Dalle varietà del succoso frutto alle varianti dialettali, tra tipi lessicali e significati metaforici


Se c’è una pianta che contrassegna fisicamente il paesaggio della Sicilia e la simboleggia culturalmente, questa è il fico d’India o, nella forma graficamente unita, ficodindia (Opuntia ficus-indica). Pur trattandosi infatti di una pianta esotica, originaria, come sappiamo, dell’America centrale e meridionale, essa si è adattata e diffusa capillarmente in tutto il territorio e i suoi frutti raggiungono le tavole di tutti gli italiani e non solo. A Biancavilla, la pianta e il frutto si chiamano ficurìnnia, ma in Sicilia si usano molte varianti, dalla più diffusa ficudìnnia a quelle locali, come ficadìnnia, ficalinna, ficarigna, fucurìnnia, ficutìnnia, cufulìnia ecc. Atri tipi lessicali sono ficupala, ficumora, mulineḍḍu.
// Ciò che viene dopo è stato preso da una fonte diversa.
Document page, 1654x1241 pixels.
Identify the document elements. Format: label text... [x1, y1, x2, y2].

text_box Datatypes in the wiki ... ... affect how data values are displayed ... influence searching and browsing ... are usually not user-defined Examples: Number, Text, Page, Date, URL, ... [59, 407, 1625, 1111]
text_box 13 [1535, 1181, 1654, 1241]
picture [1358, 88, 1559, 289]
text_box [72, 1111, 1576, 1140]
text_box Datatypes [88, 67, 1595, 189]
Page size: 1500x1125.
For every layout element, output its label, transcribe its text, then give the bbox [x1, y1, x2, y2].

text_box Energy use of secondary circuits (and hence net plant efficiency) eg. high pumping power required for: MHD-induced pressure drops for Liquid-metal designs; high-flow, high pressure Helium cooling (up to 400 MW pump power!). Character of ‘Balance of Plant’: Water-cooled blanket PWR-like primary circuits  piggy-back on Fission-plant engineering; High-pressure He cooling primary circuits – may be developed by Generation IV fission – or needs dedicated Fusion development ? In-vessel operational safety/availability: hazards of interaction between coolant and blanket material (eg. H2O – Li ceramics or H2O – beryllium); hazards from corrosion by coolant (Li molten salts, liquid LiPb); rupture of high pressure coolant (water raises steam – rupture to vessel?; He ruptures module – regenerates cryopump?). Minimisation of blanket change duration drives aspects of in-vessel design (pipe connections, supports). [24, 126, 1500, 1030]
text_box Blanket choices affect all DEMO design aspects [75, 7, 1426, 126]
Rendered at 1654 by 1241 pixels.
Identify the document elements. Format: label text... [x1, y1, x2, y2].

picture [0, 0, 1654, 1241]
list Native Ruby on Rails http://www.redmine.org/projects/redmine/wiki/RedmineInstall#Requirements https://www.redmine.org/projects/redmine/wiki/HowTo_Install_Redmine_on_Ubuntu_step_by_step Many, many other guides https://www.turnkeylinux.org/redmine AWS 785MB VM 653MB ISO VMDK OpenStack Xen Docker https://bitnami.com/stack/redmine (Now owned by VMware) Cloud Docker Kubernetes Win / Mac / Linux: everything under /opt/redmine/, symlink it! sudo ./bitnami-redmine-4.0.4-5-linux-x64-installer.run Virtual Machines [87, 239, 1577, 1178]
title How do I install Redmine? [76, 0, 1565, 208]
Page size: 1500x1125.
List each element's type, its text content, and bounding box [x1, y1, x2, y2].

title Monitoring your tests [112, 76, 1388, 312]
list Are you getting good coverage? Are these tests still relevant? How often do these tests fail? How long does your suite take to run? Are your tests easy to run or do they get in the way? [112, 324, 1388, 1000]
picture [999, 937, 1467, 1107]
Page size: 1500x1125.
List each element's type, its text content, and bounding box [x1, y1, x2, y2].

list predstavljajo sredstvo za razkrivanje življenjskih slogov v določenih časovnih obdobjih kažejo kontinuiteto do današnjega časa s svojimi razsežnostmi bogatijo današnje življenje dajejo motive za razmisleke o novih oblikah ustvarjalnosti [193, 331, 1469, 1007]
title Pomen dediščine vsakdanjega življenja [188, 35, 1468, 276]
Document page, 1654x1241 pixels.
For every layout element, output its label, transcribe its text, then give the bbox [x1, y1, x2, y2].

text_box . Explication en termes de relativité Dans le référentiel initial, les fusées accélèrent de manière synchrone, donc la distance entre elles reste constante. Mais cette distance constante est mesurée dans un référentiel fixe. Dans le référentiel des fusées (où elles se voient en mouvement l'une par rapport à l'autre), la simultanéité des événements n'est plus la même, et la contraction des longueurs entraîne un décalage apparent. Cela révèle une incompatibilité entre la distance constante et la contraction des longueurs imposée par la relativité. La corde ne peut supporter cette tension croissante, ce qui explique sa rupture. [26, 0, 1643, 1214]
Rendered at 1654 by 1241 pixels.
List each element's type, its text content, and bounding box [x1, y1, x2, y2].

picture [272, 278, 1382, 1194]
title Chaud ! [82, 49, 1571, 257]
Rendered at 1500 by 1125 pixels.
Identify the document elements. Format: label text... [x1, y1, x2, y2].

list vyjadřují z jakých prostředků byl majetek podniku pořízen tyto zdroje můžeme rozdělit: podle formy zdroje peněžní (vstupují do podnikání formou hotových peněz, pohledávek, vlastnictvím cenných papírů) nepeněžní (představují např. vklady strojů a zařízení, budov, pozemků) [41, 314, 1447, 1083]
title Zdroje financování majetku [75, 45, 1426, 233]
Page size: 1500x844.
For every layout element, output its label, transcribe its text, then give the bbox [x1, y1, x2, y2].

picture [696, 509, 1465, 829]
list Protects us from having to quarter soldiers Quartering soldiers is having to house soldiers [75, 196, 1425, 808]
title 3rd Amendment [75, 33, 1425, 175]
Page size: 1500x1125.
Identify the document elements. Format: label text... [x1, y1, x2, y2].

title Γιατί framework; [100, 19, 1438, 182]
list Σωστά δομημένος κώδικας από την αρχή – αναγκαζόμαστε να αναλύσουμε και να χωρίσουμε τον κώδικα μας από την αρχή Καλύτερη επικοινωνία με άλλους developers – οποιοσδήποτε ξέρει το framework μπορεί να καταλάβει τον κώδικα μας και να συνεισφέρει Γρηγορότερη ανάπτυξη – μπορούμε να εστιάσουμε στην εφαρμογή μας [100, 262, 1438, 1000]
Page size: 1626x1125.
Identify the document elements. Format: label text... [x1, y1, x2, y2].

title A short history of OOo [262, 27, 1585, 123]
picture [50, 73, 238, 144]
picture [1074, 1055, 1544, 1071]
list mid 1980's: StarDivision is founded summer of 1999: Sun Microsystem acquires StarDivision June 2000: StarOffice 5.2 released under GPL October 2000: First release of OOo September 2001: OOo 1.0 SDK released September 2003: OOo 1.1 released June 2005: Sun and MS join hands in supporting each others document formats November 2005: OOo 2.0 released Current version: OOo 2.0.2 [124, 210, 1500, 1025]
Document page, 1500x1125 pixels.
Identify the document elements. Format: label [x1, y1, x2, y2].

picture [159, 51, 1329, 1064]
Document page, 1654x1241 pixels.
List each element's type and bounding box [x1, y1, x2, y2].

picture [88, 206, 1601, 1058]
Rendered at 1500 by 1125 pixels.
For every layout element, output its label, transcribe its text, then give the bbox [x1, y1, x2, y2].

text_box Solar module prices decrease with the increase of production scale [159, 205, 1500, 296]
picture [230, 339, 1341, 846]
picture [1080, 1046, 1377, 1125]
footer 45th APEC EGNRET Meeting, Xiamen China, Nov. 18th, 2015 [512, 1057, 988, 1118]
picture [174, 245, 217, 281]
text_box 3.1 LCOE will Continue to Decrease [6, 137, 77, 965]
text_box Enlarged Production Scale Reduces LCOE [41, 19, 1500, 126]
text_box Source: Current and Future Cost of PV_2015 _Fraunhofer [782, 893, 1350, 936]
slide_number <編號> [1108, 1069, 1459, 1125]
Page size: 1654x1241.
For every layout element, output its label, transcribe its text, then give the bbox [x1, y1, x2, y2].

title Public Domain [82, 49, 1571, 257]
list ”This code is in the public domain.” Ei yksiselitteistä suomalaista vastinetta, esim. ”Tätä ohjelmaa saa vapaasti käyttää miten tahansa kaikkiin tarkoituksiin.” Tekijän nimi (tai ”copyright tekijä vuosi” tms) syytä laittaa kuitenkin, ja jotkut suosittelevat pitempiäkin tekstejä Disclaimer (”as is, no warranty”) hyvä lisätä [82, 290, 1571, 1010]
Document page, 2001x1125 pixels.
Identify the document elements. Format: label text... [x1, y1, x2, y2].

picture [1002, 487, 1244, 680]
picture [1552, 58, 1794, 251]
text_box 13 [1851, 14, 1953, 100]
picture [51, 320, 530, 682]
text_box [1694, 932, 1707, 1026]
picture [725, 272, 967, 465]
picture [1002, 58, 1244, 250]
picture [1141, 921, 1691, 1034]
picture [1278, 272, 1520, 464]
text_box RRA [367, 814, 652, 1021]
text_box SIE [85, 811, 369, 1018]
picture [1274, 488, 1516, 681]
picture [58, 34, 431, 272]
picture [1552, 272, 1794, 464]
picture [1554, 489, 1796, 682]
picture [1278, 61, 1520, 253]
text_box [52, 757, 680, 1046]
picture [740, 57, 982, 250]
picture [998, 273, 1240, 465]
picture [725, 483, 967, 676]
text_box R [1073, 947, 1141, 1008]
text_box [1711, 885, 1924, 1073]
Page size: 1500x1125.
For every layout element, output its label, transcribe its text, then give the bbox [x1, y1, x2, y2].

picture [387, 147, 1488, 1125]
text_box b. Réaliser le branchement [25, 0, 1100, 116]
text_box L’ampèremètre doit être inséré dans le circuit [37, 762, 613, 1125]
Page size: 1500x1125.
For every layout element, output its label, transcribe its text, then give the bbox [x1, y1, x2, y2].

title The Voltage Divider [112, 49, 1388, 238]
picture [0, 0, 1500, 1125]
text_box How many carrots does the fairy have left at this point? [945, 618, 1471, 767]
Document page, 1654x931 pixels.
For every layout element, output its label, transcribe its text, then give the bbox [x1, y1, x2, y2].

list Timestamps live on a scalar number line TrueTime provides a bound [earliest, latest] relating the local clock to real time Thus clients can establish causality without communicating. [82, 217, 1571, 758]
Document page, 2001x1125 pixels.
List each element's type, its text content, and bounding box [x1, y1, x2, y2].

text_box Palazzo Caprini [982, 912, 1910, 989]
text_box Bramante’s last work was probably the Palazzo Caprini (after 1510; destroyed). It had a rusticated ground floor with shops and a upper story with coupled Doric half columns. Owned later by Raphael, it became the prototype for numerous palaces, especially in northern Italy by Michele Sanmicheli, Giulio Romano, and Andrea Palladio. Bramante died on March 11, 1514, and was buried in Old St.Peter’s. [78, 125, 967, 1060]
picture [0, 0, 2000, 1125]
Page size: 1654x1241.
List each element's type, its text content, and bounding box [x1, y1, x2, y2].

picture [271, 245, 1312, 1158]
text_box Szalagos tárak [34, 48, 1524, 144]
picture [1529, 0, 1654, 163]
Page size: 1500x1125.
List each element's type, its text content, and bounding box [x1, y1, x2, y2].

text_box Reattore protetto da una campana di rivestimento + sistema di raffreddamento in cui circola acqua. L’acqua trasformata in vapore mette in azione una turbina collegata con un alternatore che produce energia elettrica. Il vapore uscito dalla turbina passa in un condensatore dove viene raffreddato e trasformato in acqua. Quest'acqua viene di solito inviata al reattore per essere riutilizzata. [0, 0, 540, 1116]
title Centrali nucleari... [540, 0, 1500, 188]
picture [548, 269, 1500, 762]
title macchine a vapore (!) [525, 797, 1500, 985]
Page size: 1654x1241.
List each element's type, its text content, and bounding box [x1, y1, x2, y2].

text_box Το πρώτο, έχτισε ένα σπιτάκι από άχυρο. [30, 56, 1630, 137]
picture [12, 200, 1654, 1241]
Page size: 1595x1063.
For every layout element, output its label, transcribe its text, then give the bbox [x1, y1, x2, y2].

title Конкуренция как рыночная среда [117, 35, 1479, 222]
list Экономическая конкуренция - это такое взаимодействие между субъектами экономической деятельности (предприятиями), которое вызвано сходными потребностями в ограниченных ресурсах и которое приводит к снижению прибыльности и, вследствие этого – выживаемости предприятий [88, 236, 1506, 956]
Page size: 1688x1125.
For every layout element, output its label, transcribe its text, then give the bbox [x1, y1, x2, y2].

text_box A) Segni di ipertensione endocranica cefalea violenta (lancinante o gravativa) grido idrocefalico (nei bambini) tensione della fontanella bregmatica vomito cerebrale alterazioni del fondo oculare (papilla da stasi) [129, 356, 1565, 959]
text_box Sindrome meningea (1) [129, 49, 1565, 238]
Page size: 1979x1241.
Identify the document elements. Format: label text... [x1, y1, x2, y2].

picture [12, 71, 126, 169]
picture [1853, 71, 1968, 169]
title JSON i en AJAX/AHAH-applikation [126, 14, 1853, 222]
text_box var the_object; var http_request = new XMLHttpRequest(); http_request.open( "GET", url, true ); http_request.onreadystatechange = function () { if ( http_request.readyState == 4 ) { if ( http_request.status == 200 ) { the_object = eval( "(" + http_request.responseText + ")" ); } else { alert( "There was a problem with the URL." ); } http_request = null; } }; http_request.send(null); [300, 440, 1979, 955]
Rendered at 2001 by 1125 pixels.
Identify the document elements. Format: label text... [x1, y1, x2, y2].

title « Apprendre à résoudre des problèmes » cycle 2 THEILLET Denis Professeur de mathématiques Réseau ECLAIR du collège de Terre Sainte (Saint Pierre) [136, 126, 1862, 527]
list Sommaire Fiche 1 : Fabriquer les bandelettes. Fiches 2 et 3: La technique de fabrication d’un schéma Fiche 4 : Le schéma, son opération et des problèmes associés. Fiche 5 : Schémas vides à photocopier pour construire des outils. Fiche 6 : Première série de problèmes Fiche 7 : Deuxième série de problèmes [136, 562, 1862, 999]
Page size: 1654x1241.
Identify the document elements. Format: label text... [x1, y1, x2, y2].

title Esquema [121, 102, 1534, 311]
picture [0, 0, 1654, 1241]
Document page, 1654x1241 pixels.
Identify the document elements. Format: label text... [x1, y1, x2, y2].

Esistono inoltre specie non addomesticate, come l’Opuntia amyclaea, con spine molto pronunciate, sia nei cladodi sia nei frutti, poco commestibili, e usate principalmente come siepi a difesa dei fondi rustici. In Sicilia, questa si può chiamare, secondo le località, ficudìnnia sarvàggia, ficudìnnia spinusa, ficudìnnia di sipala, ficudìnnia masculina, ficudìnnia tincirrussu. Per distinguerla dalla specie ‘selvatica’, quella addomesticata è in Sicilia la ficurìnnia manza, di cui esistono varietà a frutto giallo (ficurìnnia surfarina o surfarigna), varietà a frutto bianco (ficurìnnia ianca, muscareḍḍa o sciannarina [< (li)sciannarina lett. “alessandrina”]), varietà a frutto rosso (ficurìnnia rrussa o sagnigna), varietà senza semi (ficudìnnia senza arìḍḍari, nel Palermitano). I frutti pieni di semi si dicono piriḍḍari, quelli eccessivamente maturi mpuḍḍicinati o mpuḍḍiciniḍḍati, quelli primaticci o tardivi di infima qualità sono i ficurìnnia mussuti (altrove culi rrussi).
In una commedia di Martoglio (Capitan Seniu), il protagonista, Seniu, rivolto a Rachela, dice:
Almenu ti stassi muta, chiappa di ficudinnia mussuta, almenu ti stassi muta! … Hai ‘u curaggiu di parrari tu, ca facisti spavintari ‘dda picciridda, dícennucci ca persi l’onuri?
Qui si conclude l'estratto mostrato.